10. (a) Pavlus hedefe doğru nasıl koştu? (b) Bazılarını neden kınadı?
10 ‘Hedefe doğru koşuyorum’ (3:1–4:23). Pavlus ‘Biz gerçek sünnetliler kirli adamlardan, sünneti savunanlardan sakınmalıyız’ der (3:2, 3). Biri bedensel özelliklere güvenmek için nedenleri olduğunu düşünüyorsa Pavlus’un çok daha fazla nedeni vardır. Sünnetli bir Yahudi ve Ferisi olarak geçmişi bunu kanıtlamaktadır. Ancak o ‘Efendisi Mesih İsa’yla ilgili bilginin üstün değeri karşısında’ tüm bunları değersiz görmektedir (3:8). Elçi imanla elde edilen doğruluğa bel bağladığı için ‘ilk dirilmeye erişmeyi’ ümit eder (3:11). Dolayısıyla şöyle der: “Geride kalan şeyleri unutarak ve ilerideki şeylere uzanarak, ödül hedefine doğru koşuyorum. Bu ödül, Tanrı’nın bize Mesih İsa aracılığıyla yaptığı gökte yaşama çağrısıdır” (3:13, 14). Öyleyse olgun olan herkes bu zihniyete sahip olmalıdır. Öte yandan bazılarının tanrısı beden arzularıdır, akılları bu dünyaya ait şeylerdedir ve sonları yıkımdır. Pavlus “Bize gelince” der, “bizim vatanımız göklerdedir” (3:20).
11. (a) Pavlus Filipililere neler öğütledi? (b) Filipililerin cömertliği hakkında neler söyledi?

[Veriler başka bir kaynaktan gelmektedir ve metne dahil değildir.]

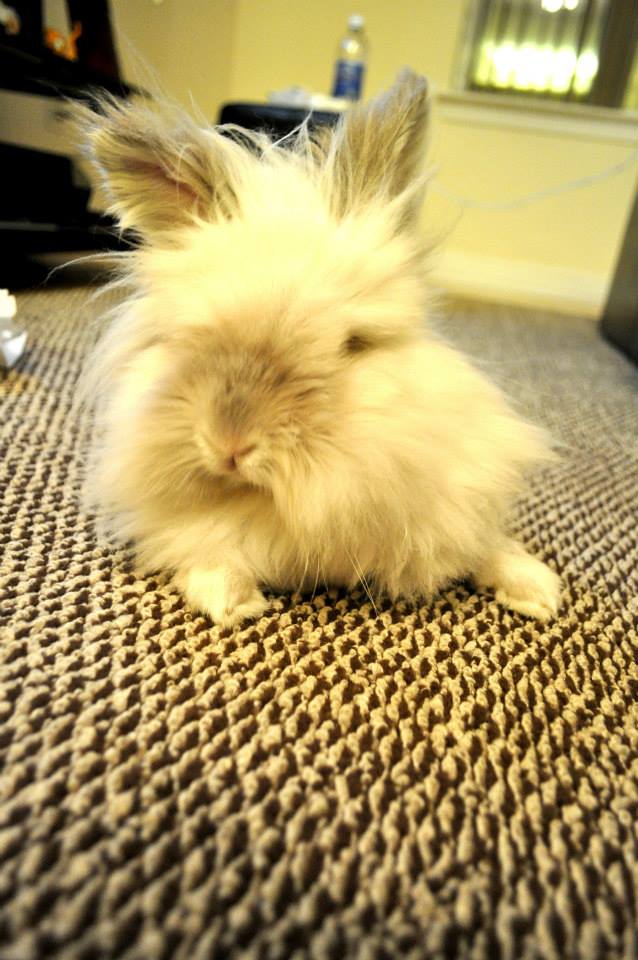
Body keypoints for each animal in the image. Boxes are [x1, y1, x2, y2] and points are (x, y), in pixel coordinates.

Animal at [77, 71, 564, 628]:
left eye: (353, 344)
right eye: (185, 340)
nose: (230, 446)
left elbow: (487, 545)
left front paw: (539, 591)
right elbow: (207, 545)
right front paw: (231, 600)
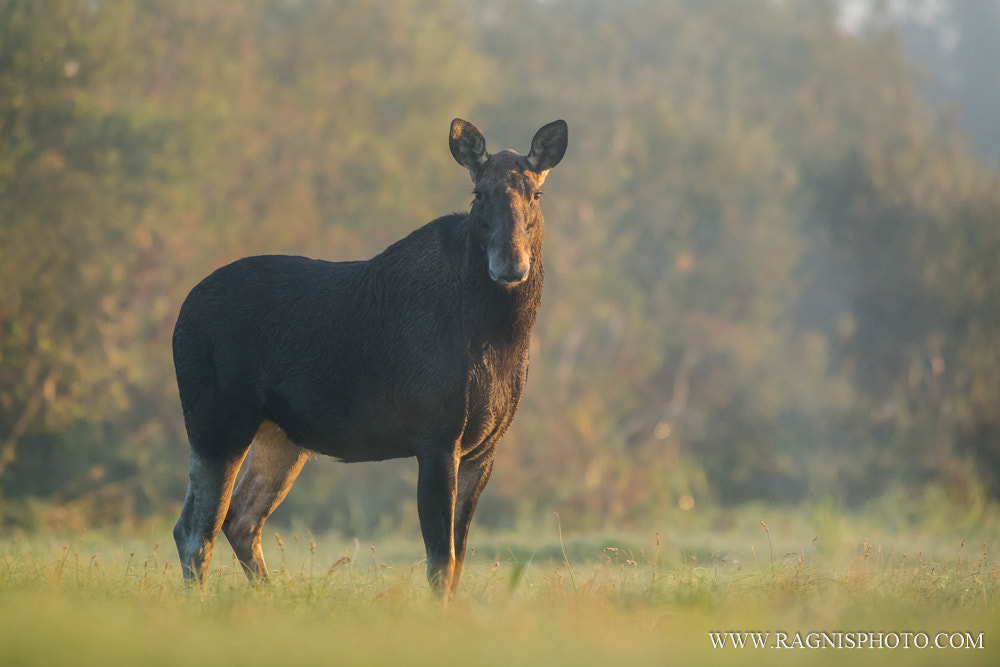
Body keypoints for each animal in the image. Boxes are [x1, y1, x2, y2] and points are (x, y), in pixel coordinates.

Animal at [171, 118, 567, 599]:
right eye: (478, 193)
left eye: (536, 193)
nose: (510, 262)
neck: (502, 336)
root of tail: (181, 315)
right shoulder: (435, 436)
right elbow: (440, 560)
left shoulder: (484, 447)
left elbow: (456, 560)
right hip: (216, 422)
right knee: (196, 529)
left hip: (282, 435)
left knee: (239, 519)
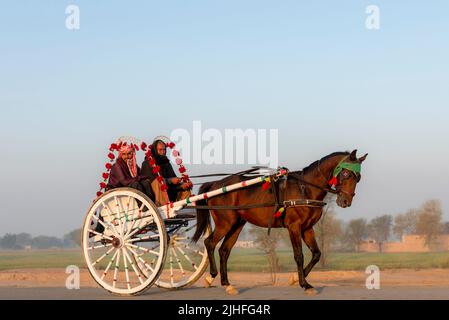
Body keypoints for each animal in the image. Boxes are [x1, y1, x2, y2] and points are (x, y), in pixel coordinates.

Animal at [191, 149, 366, 294]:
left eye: (358, 177)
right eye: (346, 174)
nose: (345, 201)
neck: (304, 189)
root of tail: (216, 184)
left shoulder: (307, 228)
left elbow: (316, 254)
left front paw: (296, 278)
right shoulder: (294, 227)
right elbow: (299, 255)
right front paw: (304, 284)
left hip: (237, 224)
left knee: (224, 250)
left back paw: (227, 284)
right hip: (225, 223)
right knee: (209, 243)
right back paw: (211, 276)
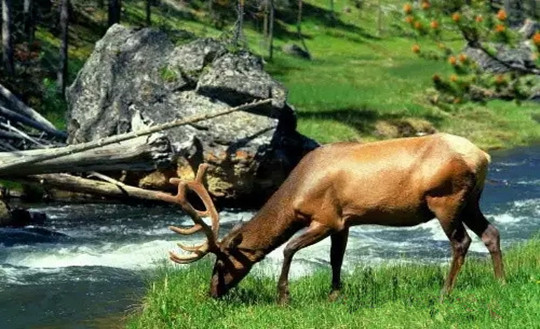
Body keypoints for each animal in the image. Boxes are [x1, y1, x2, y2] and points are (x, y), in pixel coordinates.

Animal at [156, 133, 506, 302]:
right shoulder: (345, 221)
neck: (295, 195)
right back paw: (501, 281)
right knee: (491, 233)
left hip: (446, 199)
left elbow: (288, 249)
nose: (212, 293)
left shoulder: (326, 218)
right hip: (470, 201)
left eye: (220, 263)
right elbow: (336, 258)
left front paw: (283, 297)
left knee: (461, 242)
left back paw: (445, 293)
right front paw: (335, 293)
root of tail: (483, 156)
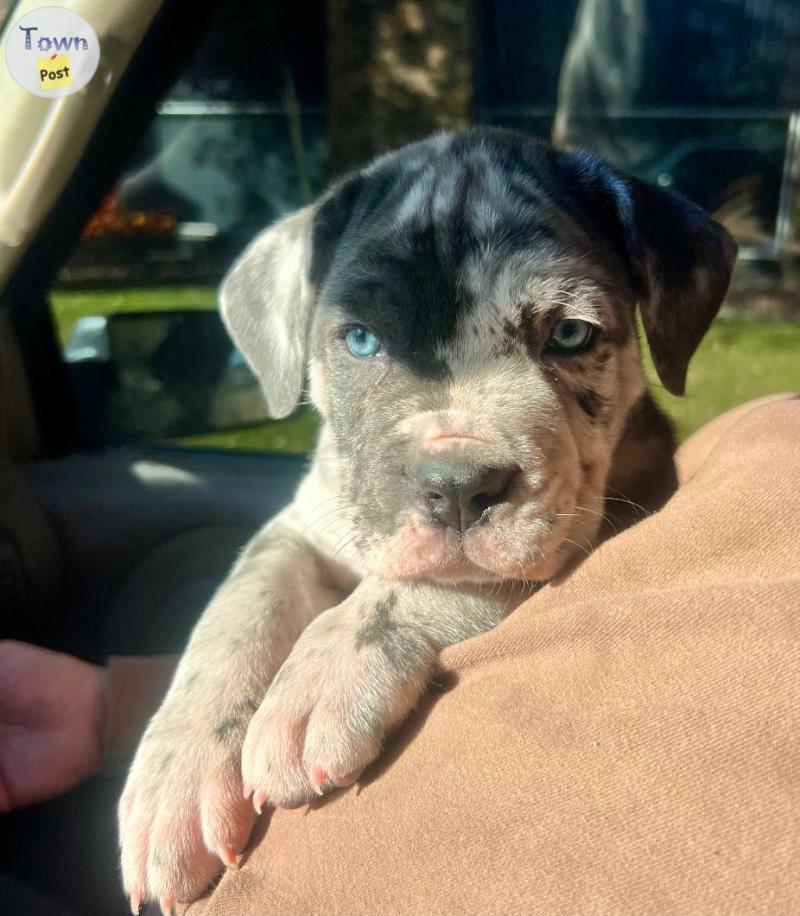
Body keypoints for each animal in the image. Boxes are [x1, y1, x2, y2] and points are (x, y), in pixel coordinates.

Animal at [115, 127, 736, 908]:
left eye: (569, 334)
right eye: (360, 341)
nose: (460, 488)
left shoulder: (584, 526)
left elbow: (425, 587)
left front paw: (326, 670)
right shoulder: (299, 529)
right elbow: (235, 615)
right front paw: (175, 775)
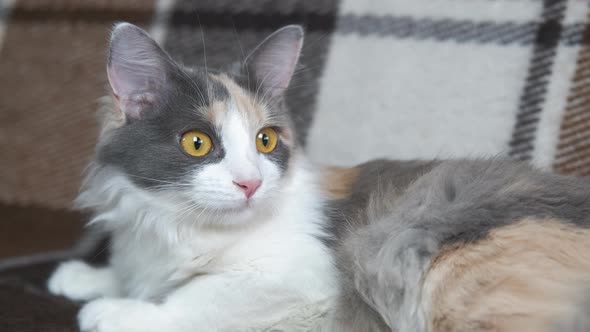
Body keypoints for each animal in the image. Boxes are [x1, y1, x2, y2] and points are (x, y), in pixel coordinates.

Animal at [48, 23, 590, 332]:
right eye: (197, 143)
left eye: (266, 140)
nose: (250, 183)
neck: (177, 223)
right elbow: (132, 273)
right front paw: (87, 277)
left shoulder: (301, 279)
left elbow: (194, 298)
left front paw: (119, 311)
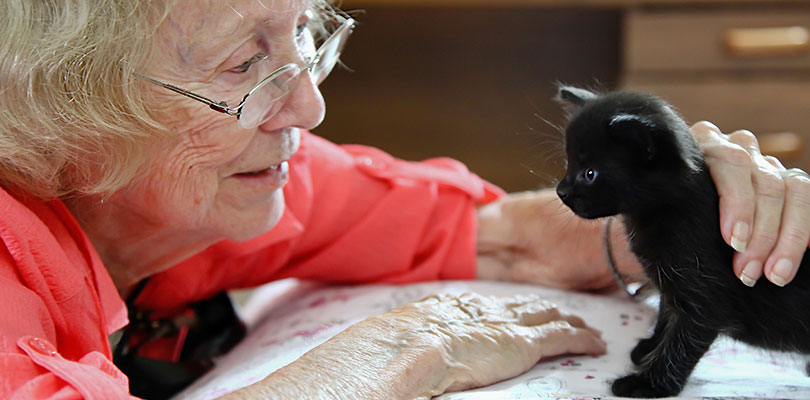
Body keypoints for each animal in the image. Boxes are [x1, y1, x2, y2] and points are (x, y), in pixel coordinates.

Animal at [552, 86, 808, 398]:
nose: (561, 191)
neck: (661, 212)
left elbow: (681, 343)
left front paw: (649, 383)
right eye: (569, 163)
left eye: (590, 174)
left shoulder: (705, 297)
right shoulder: (670, 286)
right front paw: (648, 348)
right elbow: (665, 315)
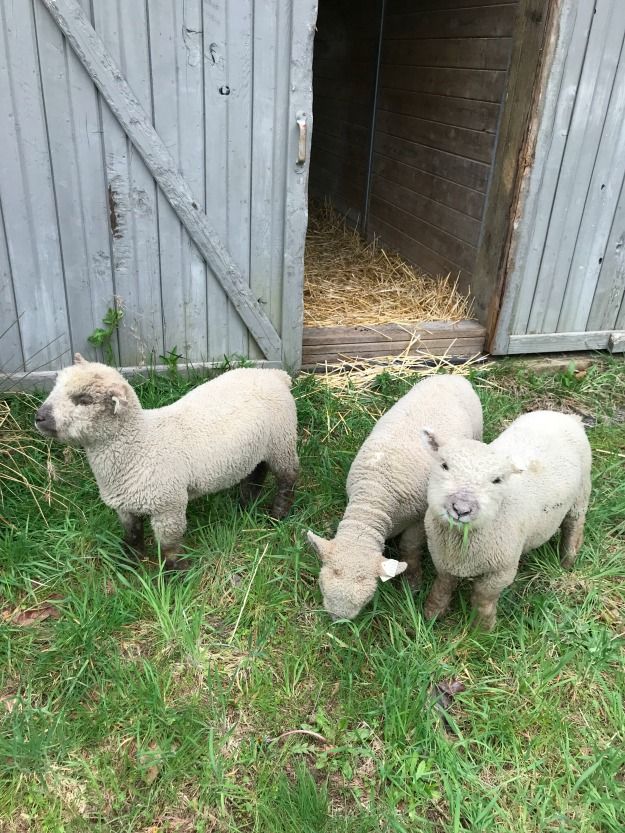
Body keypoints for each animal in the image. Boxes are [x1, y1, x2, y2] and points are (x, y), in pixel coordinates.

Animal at [36, 354, 300, 568]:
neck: (140, 445)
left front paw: (176, 576)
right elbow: (132, 536)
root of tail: (274, 374)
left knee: (288, 477)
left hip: (282, 441)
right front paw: (131, 564)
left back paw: (277, 516)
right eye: (56, 385)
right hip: (259, 447)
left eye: (84, 399)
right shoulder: (125, 507)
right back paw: (246, 506)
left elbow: (170, 547)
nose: (39, 417)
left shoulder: (168, 506)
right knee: (256, 472)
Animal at [308, 374, 482, 620]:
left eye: (368, 598)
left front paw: (412, 582)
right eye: (322, 584)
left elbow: (410, 546)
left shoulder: (418, 517)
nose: (338, 620)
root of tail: (453, 376)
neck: (374, 497)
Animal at [422, 406, 592, 628]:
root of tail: (566, 416)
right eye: (444, 465)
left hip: (581, 494)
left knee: (574, 525)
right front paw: (432, 614)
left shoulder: (502, 570)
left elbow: (482, 598)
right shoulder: (441, 556)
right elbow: (443, 584)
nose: (461, 508)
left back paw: (567, 562)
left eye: (497, 480)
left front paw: (482, 628)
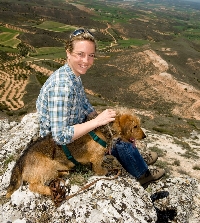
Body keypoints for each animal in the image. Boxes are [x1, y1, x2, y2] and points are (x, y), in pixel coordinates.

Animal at [5, 110, 145, 198]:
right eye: (135, 126)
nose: (144, 136)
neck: (107, 128)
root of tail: (21, 161)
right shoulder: (97, 157)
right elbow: (98, 167)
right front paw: (103, 171)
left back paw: (63, 173)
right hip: (46, 167)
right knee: (33, 186)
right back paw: (49, 190)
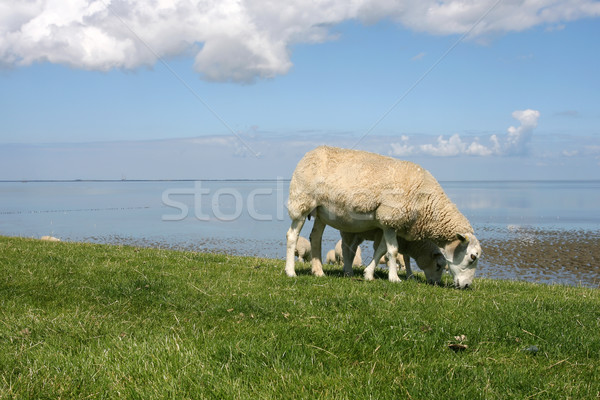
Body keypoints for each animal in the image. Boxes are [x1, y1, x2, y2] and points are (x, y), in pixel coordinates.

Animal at [286, 145, 482, 290]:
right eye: (473, 257)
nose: (466, 286)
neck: (426, 201)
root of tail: (309, 153)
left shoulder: (387, 224)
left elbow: (381, 250)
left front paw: (368, 274)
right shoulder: (390, 218)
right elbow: (392, 251)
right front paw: (394, 278)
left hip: (321, 211)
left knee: (316, 237)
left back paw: (318, 272)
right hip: (302, 200)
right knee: (292, 236)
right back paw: (290, 271)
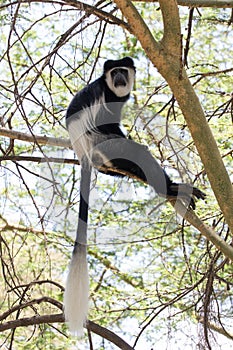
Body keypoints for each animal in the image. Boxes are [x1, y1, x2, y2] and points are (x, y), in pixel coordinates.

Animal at [63, 56, 204, 334]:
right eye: (114, 72)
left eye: (123, 71)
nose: (119, 77)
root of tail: (83, 153)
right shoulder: (105, 98)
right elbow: (108, 123)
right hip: (104, 145)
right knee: (131, 150)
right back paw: (170, 188)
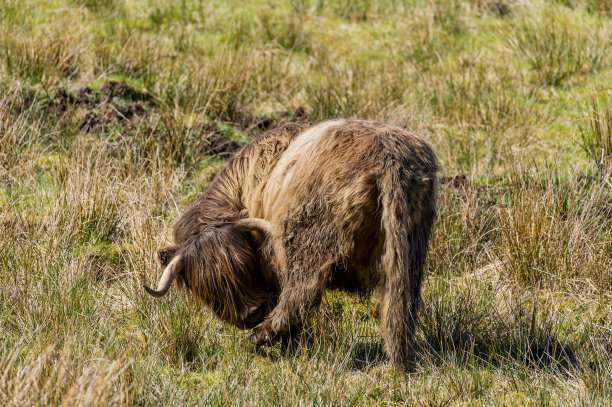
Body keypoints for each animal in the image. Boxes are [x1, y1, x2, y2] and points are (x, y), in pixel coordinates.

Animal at [145, 119, 438, 372]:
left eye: (244, 268)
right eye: (212, 289)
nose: (252, 314)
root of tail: (390, 158)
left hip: (307, 238)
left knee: (300, 294)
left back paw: (263, 336)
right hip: (410, 246)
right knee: (401, 303)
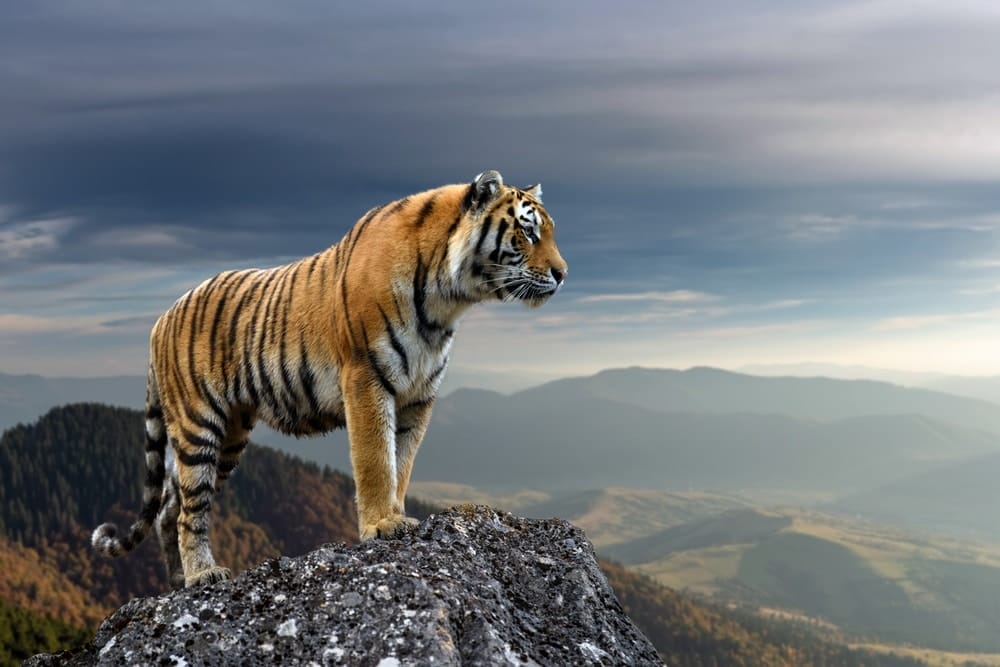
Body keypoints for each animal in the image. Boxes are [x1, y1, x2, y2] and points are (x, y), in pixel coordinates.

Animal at [91, 170, 568, 588]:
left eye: (551, 233)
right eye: (527, 233)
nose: (563, 274)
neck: (446, 302)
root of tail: (159, 320)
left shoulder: (419, 397)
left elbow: (402, 462)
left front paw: (397, 514)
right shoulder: (366, 378)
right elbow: (376, 460)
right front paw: (382, 525)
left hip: (230, 436)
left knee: (170, 508)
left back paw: (177, 583)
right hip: (198, 425)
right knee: (191, 509)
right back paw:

11 Pavlus şu öğüdü verir: ‘Rab yolunda sevinçli olun. Makullüğünüz herkesçe bilinsin. Gerçek olan, ciddiye alınması gereken, doğru, saf ve temiz, sevimli, hakkında olumlu konuşulan, erdemli ve övgüye değer şeyler üzerinde düşünün. Benden öğrenip kabul ettiğiniz, benden işittiğiniz ve gördüğünüz şeyleri yapın; barış Tanrısı sizinle olacaktır’ (4:4-9). Elçi ‘kendisini kuvvetlendirenin sayesinde’ her şeyi yapabilecek güçte olsa da, Filipililerin ona yardımda bulunmayı düşünmesine çok sevinmiştir (4:13). Onlara hediyeleri için içtenlikle teşekkür eder. İyi haberi Makedonya’da duyurmaya başlamasından itibaren maddi destek konusunda herkesten daha cömert olmuşlardır. Buna karşılık Tanrı da ‘Mesih İsa aracılığıyla, onların tüm ihtiyaçlarını görkemli zenginliğiyle bol bol karşılayacaktır’ (4:19). Pavlus mektubun sonunda tüm kardeşlerin, özellikle de imparatorun ev halkından olanların selamını iletir.
KİTABIN YARARLARI
12. Filipi’deki kardeşler gibi nasıl Tanrı’nın onayını kazanabilir ve kardeşlerimiz için sevinç kaynağı olabiliriz?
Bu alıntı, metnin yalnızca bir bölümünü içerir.